Tareas por realizar:
a) Según el fragmento, ¿por qué quien narra cree haber escondido la cara al llegar al final de la escalera? Responda en una a tres oraciones.
b) Responda estas preguntas sobre el fragmento:
(i) ¿De qué color era el Rambler American 330?
(ii) ¿Quién alumbraba el interior del vehículo con una linterna?
(iii) ¿Qué decía la madre al volverse hacia el asiento posterior?

Fragmento:
== == ==
Una toalla celeste, con su caperuza, me arropaba antes de que la frazada me envolviera. Mi papá apuraba muy calladamente. Estaba oscuro. El Rambler American 330, de color verdoso esperaba en el patio con el motor encendido. Era de madrugada. No había cri-cri ni nada. Solo la luz de la sala nos recibió al término de la escalera. Creo haber escondido mi cara para evitar la molestia de la luz, que terminó cuando mi madre sobrepasó el quicio de la puerta principal. “¿Ya está todo?” preguntó una voz de mujer. Era mi tía, hermana de mi padre, que con una linterna alumbraba el interior del vehículo. El golpe secó cerró la maletera, cargada de maletines y de cosas. Mi hermana viajaba en los brazos de mi madre, y ¿mi hermano? No sé… no recuerdo. Una mujer mayor nos acompañaba.

Sí mi hermana ya existía, mi edad podría ser entre cuatro y cinco años. Quizá cinco. Aquel que no recuerdo tendría dos y, mi hermana quizá no habría alcanzado su primer calendario, quizá… Quizá en los brazos de la mujer acompañante se acomodaba mi hermano. No lo sé. Apenas recuerdo el techo oscuro del automóvil. Unos sollozos acompañaron a la despedida y, el carro en medio de la oscuridad de la madrugada, se hacía paso con sus propias luces. La frazada con la que me cubría, se fue a un lado y, mientras miraba adormitado, las calles alumbradas, mi madre solo decía, mientras se volvía hacía el asiento posterior: “Acuéstate hijo, duerme, es de noche”.
== == ==
Entradas de datos guardadas:
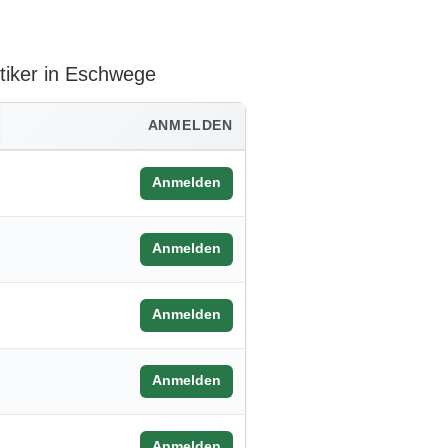
ktiker in Eschwege
ANMELDEN
Anmelden
Anmelden
Anmelden
Anmelden
Anmelden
== == ==
Sección de respuestas:
a) Quien narra cree haber escondido la cara para evitar la molestia de la luz de la sala. Esa molestia terminó cuando su madre sobrepasó el quicio de la puerta principal.

b)
(i) Era de color verdoso.
(ii) Lo alumbraba la tía, hermana del padre.
(iii) Decía: "Acuéstate hijo, duerme, es de noche".